In the next segment of the roundtable series, the panel discusses allogeneic CAR T-cell therapy and how it stacks up against autologous options.
Dr. Martin: I’m curious of what your experiences have been, Peter and Shambavi, in terms of allogeneic chimeric antigen receptors (CARs). Have you guys done any allogeneic CARs or do you think there’s an ideal space for the allogeneic CAR T-cell therapeutics?
Dr. Voorhees: I don’t have personal experience with the allogeneic CAR T-cell products, but certainly in the relapsed/refractory, more heavily pretreated patient population, I think that’s the niche where they make the most sense. As Sagar pointed out, the starting product in our myeloma patients may be compromised in a number of different ways. I also think that these patients are very difficult with regard to controlling their disease in the lead up to their apheresis, as well as during the period of manufacturing for the autologous CAR T-cell therapy. In the relapsed/refractory scenario, having access to something that you can give right away has a lot of merit.
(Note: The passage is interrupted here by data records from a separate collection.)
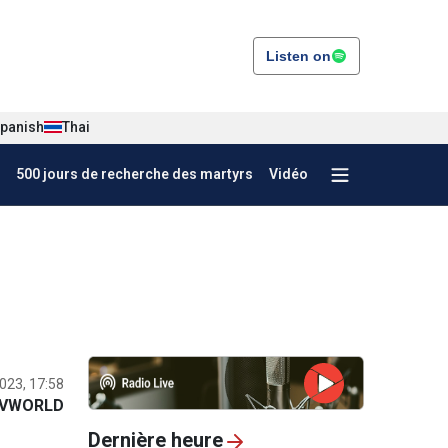
Listen on
panish
Thai
500 jours de recherche des martyrs
Vidéo
023, 17:58
VWORLD
Dernière heure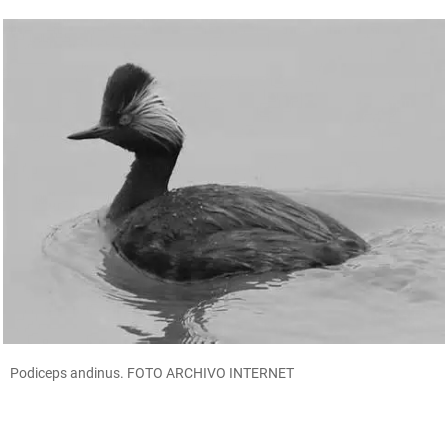
Podiceps andinus. FOTO ARCHIVO INTERNET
Dr. Richard: We have the ALLO-715 trial at our institution. We’ve done a few of these patients. I completely agree with what Sagar was saying earlier in terms of seeing those, first of all, quite tolerable, great vein-to-vein time, essentially off-the-shelf product. It’s really not even a vein to vein, but essentially we are able to turn around and give the drug very quickly after enrollment. That’s a pro. Pretty tolerable and able to handle; the response rates are pretty comparable as well. But I think the issue is in the duration of response and so still got to work on that.
The other big thing is with the anti-CD52, because that does increase the infection risk considerably. We’ve seen one of our few patients that we have done on this trial who literally got hit with shingles and then cytomegalovirus, it was just back-to-back viral infections. This is well known from this anti-CD52 from previous studies in CLL and other disease entities. But I think these are some of the things to kind of pay attention to just to improve the persistence and to avoid graft rejection or the product rejection, we are having to intensify this lymphodepletion therapy and that is not without its cost.
Dr. Martin: Yeah, completely agree. The more intense lymphodepletion certainly lines them up unfortunately for more infection and this is being used in a more, I would say, challenging patient population, even though all these patients are very challenging because they’re multiply relapsed, but these are the ones because it’s off the shelf, these are the ones that potentially could have rapidly progressive disease and now we’re trying this therapy with them. The response rates may actually be lower with allogeneic CARs just because of the patient population versus what we do with autologous CARs.